> ASSIGNMENT:
Reproduce the text of every item below word for word, leaving out the pictures.

> DATA PROVIDED:

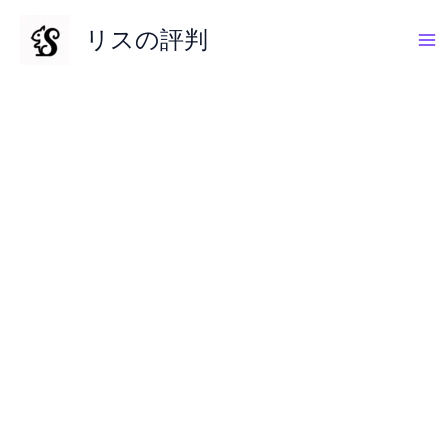
内
リスの評判
容
を
ス
キ
ッ
プ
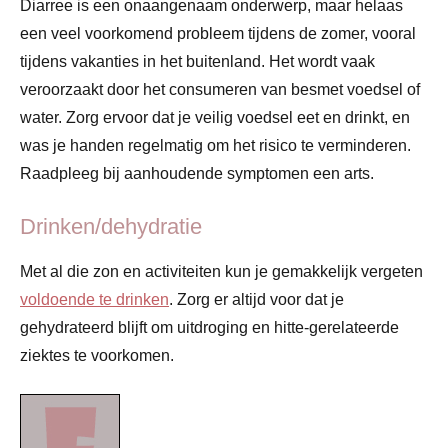
Diarree is een onaangenaam onderwerp, maar helaas
een veel voorkomend probleem tijdens de zomer, vooral
tijdens vakanties in het buitenland. Het wordt vaak
veroorzaakt door het consumeren van besmet voedsel of
water. Zorg ervoor dat je veilig voedsel eet en drinkt, en
was je handen regelmatig om het risico te verminderen.
Raadpleeg bij aanhoudende symptomen een arts.
Drinken/dehydratie
Met al die zon en activiteiten kun je gemakkelijk vergeten
voldoende te drinken
. Zorg er altijd voor dat je
gehydrateerd blijft om uitdroging en hitte-gerelateerde
ziektes te voorkomen.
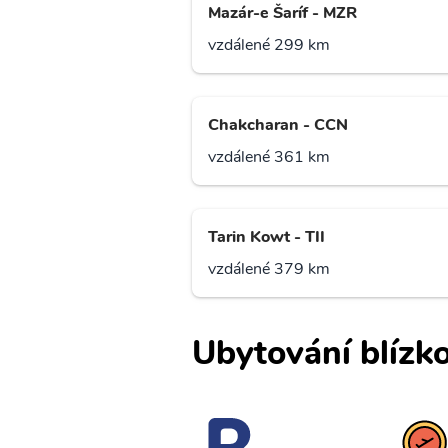
Mazár-e Šaríf - MZR
vzdálené 299 km
Chakcharan - CCN
vzdálené 361 km
Tarin Kowt - TII
vzdálené 379 km
Ubytování blízko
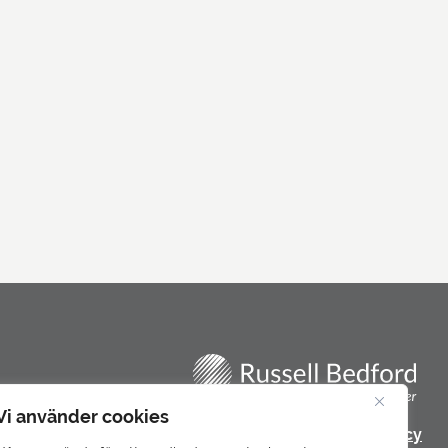
Vi använder cookies
Integritetspolicy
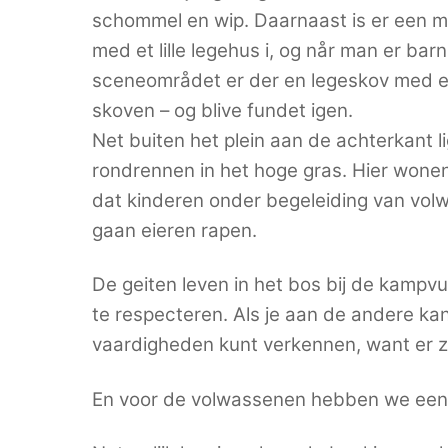
schommel en wip. Daarnaast is er een m
med et lille legehus i, og når man er bar
sceneområdet er der en legeskov med et l
skoven – og blive fundet igen.
Net buiten het plein aan de achterkant l
rondrennen in het hoge gras. Hier wonen
dat kinderen onder begeleiding van vo
gaan eieren rapen.
De geiten leven in het bos bij de kampv
te respecteren. Als je aan de andere kan
vaardigheden kunt verkennen, want er zi
En voor de volwassenen hebben we een v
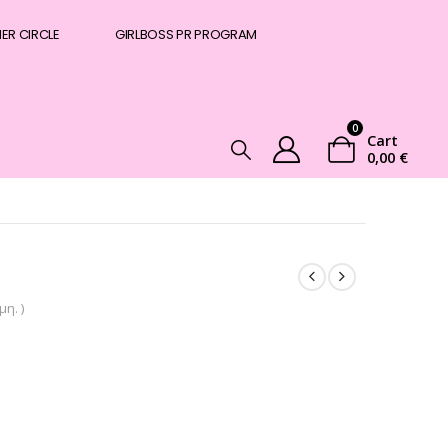
NER CIRCLE
GIRLBOSS PR PROGRAM
0
Cart
0,00
€
η. )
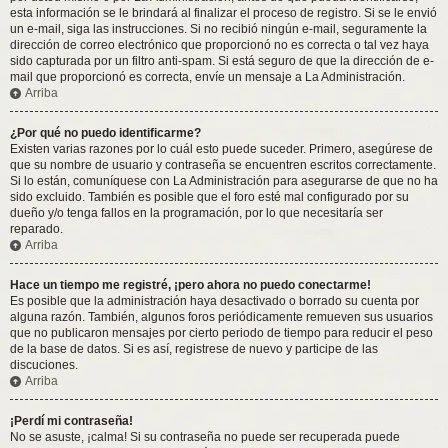
esta información se le brindará al finalizar el proceso de registro. Si se le envió
un e-mail, siga las instrucciones. Si no recibió ningún e-mail, seguramente la
dirección de correo electrónico que proporcionó no es correcta o tal vez haya
sido capturada por un filtro anti-spam. Si está seguro de que la dirección de e-
mail que proporcionó es correcta, envíe un mensaje a La Administración.
Arriba
¿Por qué no puedo identificarme?
Existen varias razones por lo cuál esto puede suceder. Primero, asegúrese de
que su nombre de usuario y contraseña se encuentren escritos correctamente.
Si lo están, comuníquese con La Administración para asegurarse de que no ha
sido excluido. También es posible que el foro esté mal configurado por su
dueño y/o tenga fallos en la programación, por lo que necesitaría ser
reparado.
Arriba
Hace un tiempo me registré, ¡pero ahora no puedo conectarme!
Es posible que la administración haya desactivado o borrado su cuenta por
alguna razón. También, algunos foros periódicamente remueven sus usuarios
que no publicaron mensajes por cierto periodo de tiempo para reducir el peso
de la base de datos. Si es así, registrese de nuevo y participe de las
discuciones.
Arriba
¡Perdí mi contraseña!
No se asuste, ¡calma! Si su contraseña no puede ser recuperada puede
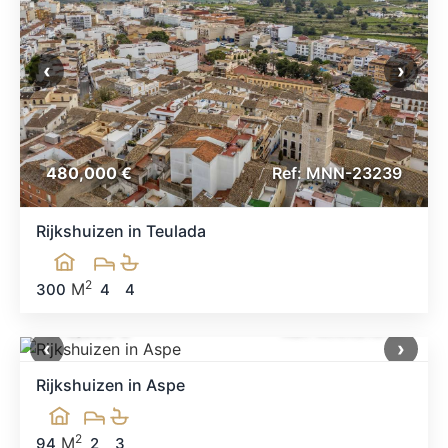
‹
›
480,000 €
Ref: MNN-23239
Rijkshuizen in Teulada
2
M
300
4
4
372,000 €
Ref: MNN31614
‹
›
Rijkshuizen in Aspe
2
M
94
2
3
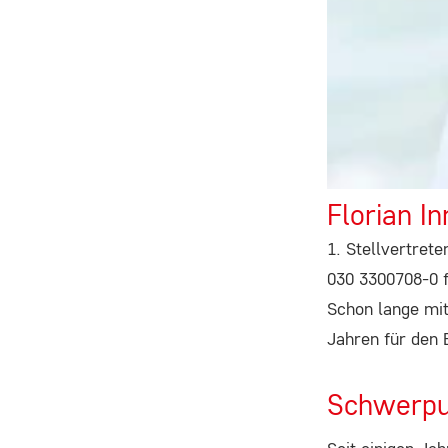
ausgewählten Einverständnis-
Optionen des Benutzers
Cookie
Laufzeit:
1 Jahr
Florian In
STATISTIK
1. Stellvertret
Statistik Cookies erfassen Informationen anonym.
030 3300708-0
Diese Informationen helfen uns zu verstehen, wie
Schon lange mit
unsere Besucher unsere Website nutzen.
Jahren für den
Google Analytics
Schwerpu
Name:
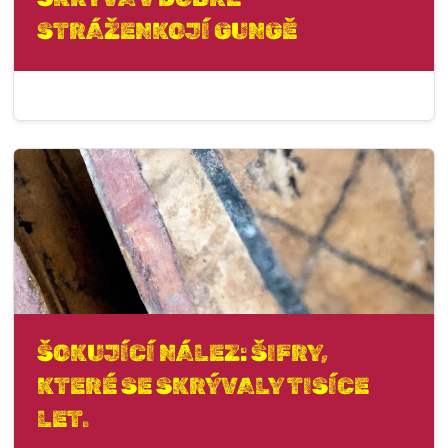
STRÁŽENKOJÍ GUNGĚ
ŠOKUJÍCÍ NÁLEZ: ŠIFRY,
KTERÉ SE SKRÝVALY TISÍCE
LET.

> SOLUTION:
内
リスの評判
容
を
ス
キ
ッ
プ
Diarree is een onaangenaam onderwerp, maar helaas
een veel voorkomend probleem tijdens de zomer, vooral
tijdens vakanties in het buitenland. Het wordt vaak
veroorzaakt door het consumeren van besmet voedsel of
water. Zorg ervoor dat je veilig voedsel eet en drinkt, en
was je handen regelmatig om het risico te verminderen.
Raadpleeg bij aanhoudende symptomen een arts.
Drinken/dehydratie
Met al die zon en activiteiten kun je gemakkelijk vergeten
voldoende te drinken
. Zorg er altijd voor dat je
gehydrateerd blijft om uitdroging en hitte-gerelateerde
ziektes te voorkomen.
Mazár-e Šaríf - MZR
vzdálené 299 km
Chakcharan - CCN
vzdálené 361 km
Tarin Kowt - TII
vzdálené 379 km
Ubytování blízko
Vi använder cookies
Integritetspolicy
schommel en wip. Daarnaast is er een m
med et lille legehus i, og når man er bar
sceneområdet er der en legeskov med et l
skoven – og blive fundet igen.
Net buiten het plein aan de achterkant l
rondrennen in het hoge gras. Hier wonen
dat kinderen onder begeleiding van vo
gaan eieren rapen.
De geiten leven in het bos bij de kampv
te respecteren. Als je aan de andere kan
vaardigheden kunt verkennen, want er zi
En voor de volwassenen hebben we een v
NER CIRCLE
GIRLBOSS PR PROGRAM
0
Cart
0,00
€
η. )
esta información se le brindará al finalizar el proceso de registro. Si se le envió
un e-mail, siga las instrucciones. Si no recibió ningún e-mail, seguramente la
dirección de correo electrónico que proporcionó no es correcta o tal vez haya
sido capturada por un filtro anti-spam. Si está seguro de que la dirección de e-
mail que proporcionó es correcta, envíe un mensaje a La Administración.
Arriba
¿Por qué no puedo identificarme?
Existen varias razones por lo cuál esto puede suceder. Primero, asegúrese de
que su nombre de usuario y contraseña se encuentren escritos correctamente.
Si lo están, comuníquese con La Administración para asegurarse de que no ha
sido excluido. También es posible que el foro esté mal configurado por su
dueño y/o tenga fallos en la programación, por lo que necesitaría ser
reparado.
Arriba
Hace un tiempo me registré, ¡pero ahora no puedo conectarme!
Es posible que la administración haya desactivado o borrado su cuenta por
alguna razón. También, algunos foros periódicamente remueven sus usuarios
que no publicaron mensajes por cierto periodo de tiempo para reducir el peso
de la base de datos. Si es así, registrese de nuevo y participe de las
discuciones.
Arriba
¡Perdí mi contraseña!
No se asuste, ¡calma! Si su contraseña no puede ser recuperada puede
‹
›
480,000 €
Ref: MNN-23239
Rijkshuizen in Teulada
2
M
300
4
4
372,000 €
Ref: MNN31614
‹
›
Rijkshuizen in Aspe
2
M
94
2
3
ausgewählten Einverständnis-
Optionen des Benutzers
Cookie
Laufzeit:
1 Jahr
Florian In
STATISTIK
1. Stellvertret
Statistik Cookies erfassen Informationen anonym.
030 3300708-0
Diese Informationen helfen uns zu verstehen, wie
Schon lange mit
unsere Besucher unsere Website nutzen.
Jahren für den
Google Analytics
Schwerpu
Name:
STRÁŽENKOJÍ GUNGĚ
ŠOKUJÍCÍ NÁLEZ: ŠIFRY,
KTERÉ SE SKRÝVALY TISÍCE
LET.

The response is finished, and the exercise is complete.